## DATASET EXCERPT
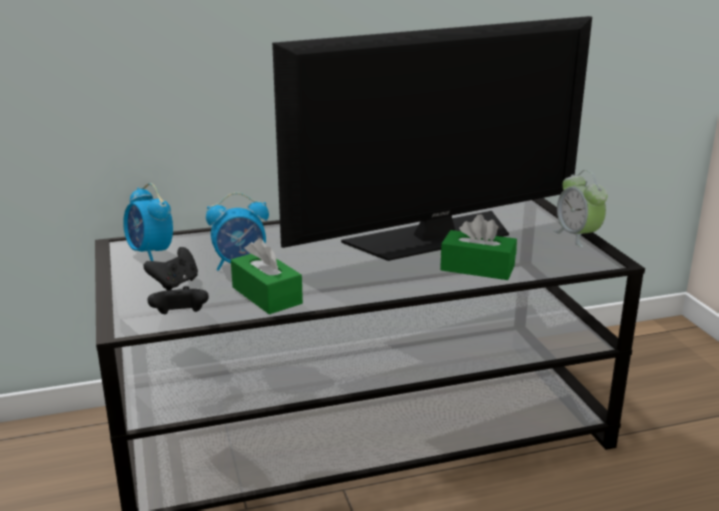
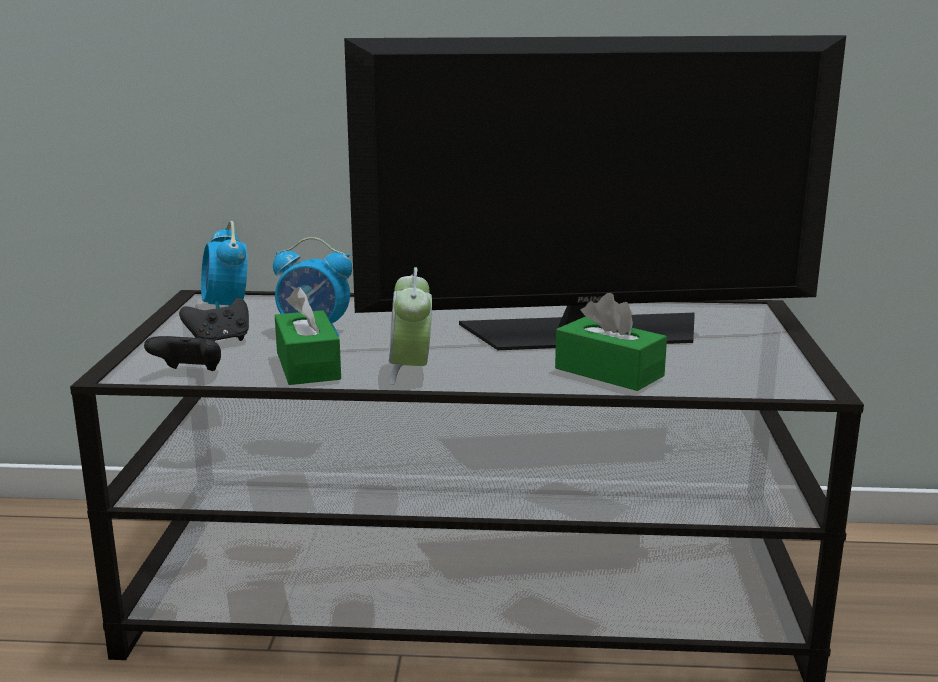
camera: 20 degrees right, 5 degrees down
(577, 236) = (793, 355): alarm clock -> alarm clock (410, 371)

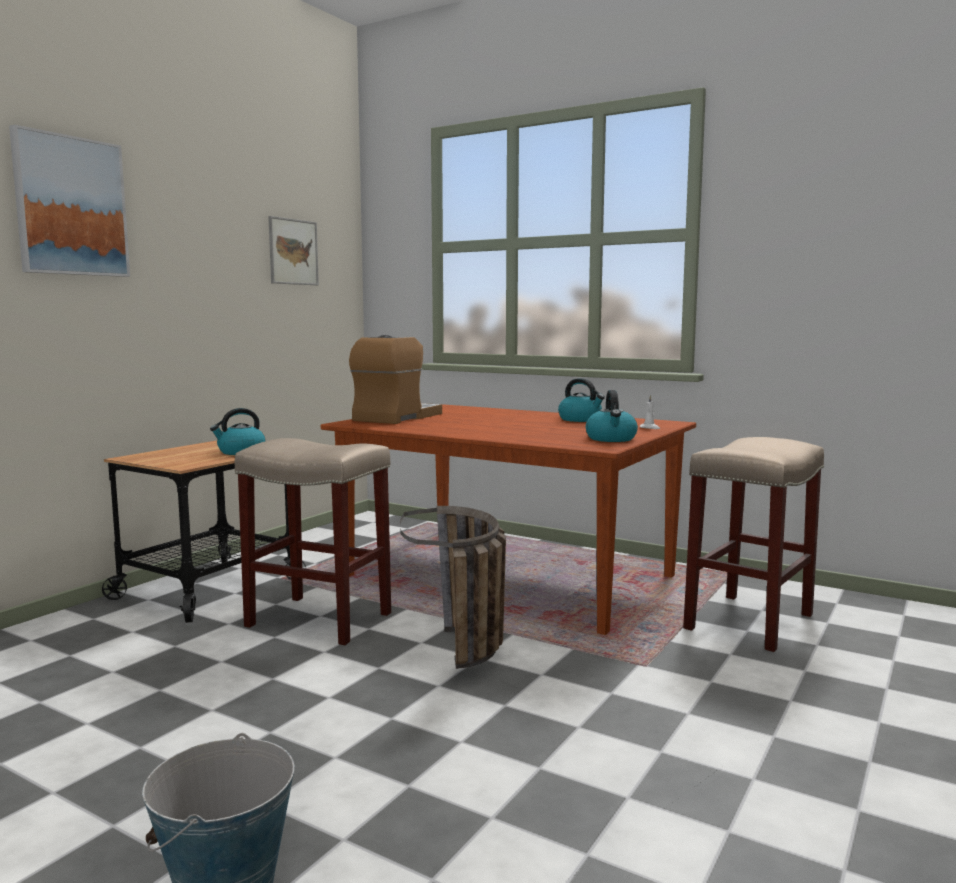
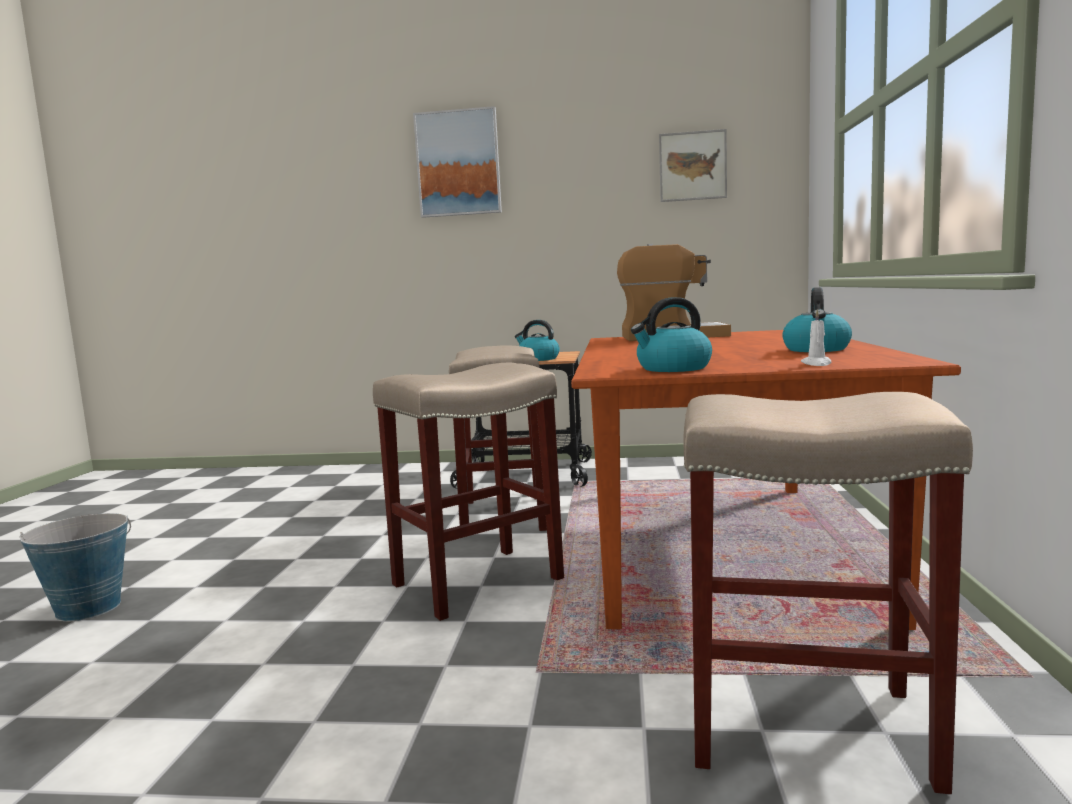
camera: 65 degrees right, 0 degrees up
(468, 656) = (479, 581): basket -> beige stool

## EXERCISE PROMPT
Return, from the data, each line that has the word "right" in it.

## RESULT OF THIS EXERCISE
camera: 20 degrees right, 5 degrees down
camera: 65 degrees right, 0 degrees up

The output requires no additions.